_TEXT EXCERPT_.
=== Section Start ===

Property that attracts buyers willing and able to pay more
Can property prices continue to rise forever? When considering this question, the media often compares average household incomes to average property prices and draws the conclusion that housing is becoming more unaffordable. Of course, this is a meaningful microeconomic analysis. However, its less important for property investors.
You must invest in a location that attracts higher income earners and wealthy people. The wealthiest 20% of Australians have almost 3.5 times more wealth than the average Australian. That is why its meaningless for investors to compare average incomes to average property prices and draw conclusions, unless you plan to invest in an “average” property. Instead, if you invest in locations that attract the wealthiest 20%, then it’s more likely that buyers will be able to continue to afford to drive property prices higher over time.
Factors that drive demand
Different locations are driven by different factors and rarely are two locations the same, so it’s important to understand the nuances of each market/location. That said, I’ve listed below some of the common factors that drive demand in investment-grade locations.
- Amenities. This includes necessities such as supermarkets, family doctor, dentist and so forth. Equally important is entertainment amenities including cafes and restaurants, entertainment venues, parkland including running and bike tracks and so on.
- Proximity to employment opportunities. Whilst we might believe this is less important post-Covid, I think the long-term impact has been overstated. There will always be substantially better employment opportunities in large capital cities for most industries.
- Schools. This can include sort after public school zones as well as desirable private schools. Proximity to schools can contribute a lot towards capital growth.
- Culture/community. It’s a positive attribute for a location to have a good community vibe/feel. This is often present in local shopping strips and the mixture of businesses adds a lot to this attribute. Some inner suburbs lack this and it’s to their detriment.
- Healthcare. Proximity to hospitals is important to some buyers, particularly older folk.

=== Section End ===

_EXERCISE REQUIREMENTS_.
(1) Take the text on property prices, swap "media" for "press", and write out the part that opens with the words containing "Property that attracts" and closes with "for property investors.".
(2) Extend the text on property investment by writing the part that would come next after its final sentence.

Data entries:
=== Section Start ===

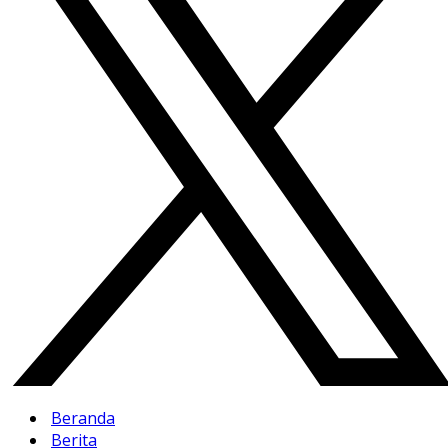
Beranda
Berita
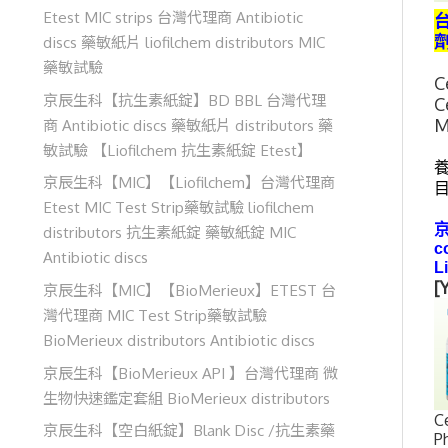
Etest MIC strips 台灣代理商 Antibiotic
台
discs 藥敏紙片 liofilchem distributors MIC
藥敏試驗
C
京辰生科【抗生素紙錠】BD BBL 台灣代理
C
M
商 Antibiotic discs 藥敏紙片 distributors 藥
敏試驗 【Liofilchem 抗生素紙錠 Etest】
京辰生科【MIC】【Liofilchem】台灣代理商
Etest MIC Test Strip藥敏試驗 liofilchem
京
distributors 抗生素紙錠 藥敏紙錠 MIC
c
Antibiotic discs
L
[
京辰生科【MIC】【BioMerieux】ETEST 台
灣代理商 MIC Test Strip藥敏試驗
BioMerieux distributors Antibiotic discs
京辰生科【BioMerieux API 】台灣代理商 微
生物快速鑑定套組 BioMerieux distributors
C
京辰生科【空白紙錠】Blank Disc /抗生素藥
P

=== Section End ===

_PER-TASK OUTPUTS_.
(1)
Property that attracts buyers willing and able to pay more
Can property prices continue to rise forever? When considering this question, the press often compares average household incomes to average property prices and draws the conclusion that housing is becoming more unaffordable. Of course, this is a meaningful microeconomic analysis. However, its less important for property investors.

(2)
- Transport. This includes good public transport easily within walking distance as well as major arterial roads.
When doesn’t this rule apply?
A property’s quality might not be responsible for driving investment returns (capital growth) in the short-term. In the short-term, popularity can drive growth. This has been particularly evident over the past couple of years (through Covid) in many coastal locations. The popular trend has been that “since business will now be conducted online (Zoom), we can all move to the coast and enjoy a better lifestyle”. This thematic has driven unusually high levels of price growth in these markets.
If your investment decision is based on a trend, then you must have a well-defined exit strategy. Because if prices are not underpinned by sound fundamentals, prices will eventually correct i.e. either prices will fall or there will be zero growth for many years. This has been proven, yet again, in the share market over the past month. Therefore, you must exit the investment before a price correction occurs.
Don’t underestimate this golden rule
If you are going to obsess about one thing, it should be investment quality (applies to all investments including property). If you get the quality right, and everything else wrong, it is likely that you’ll still successfully build substantial wealth.
My advice is if you are going to direct any energy towards investing, it should be solely focused on asset quality, and all other matters (tax, borrowing, etc.) should be outsourced to your advisors.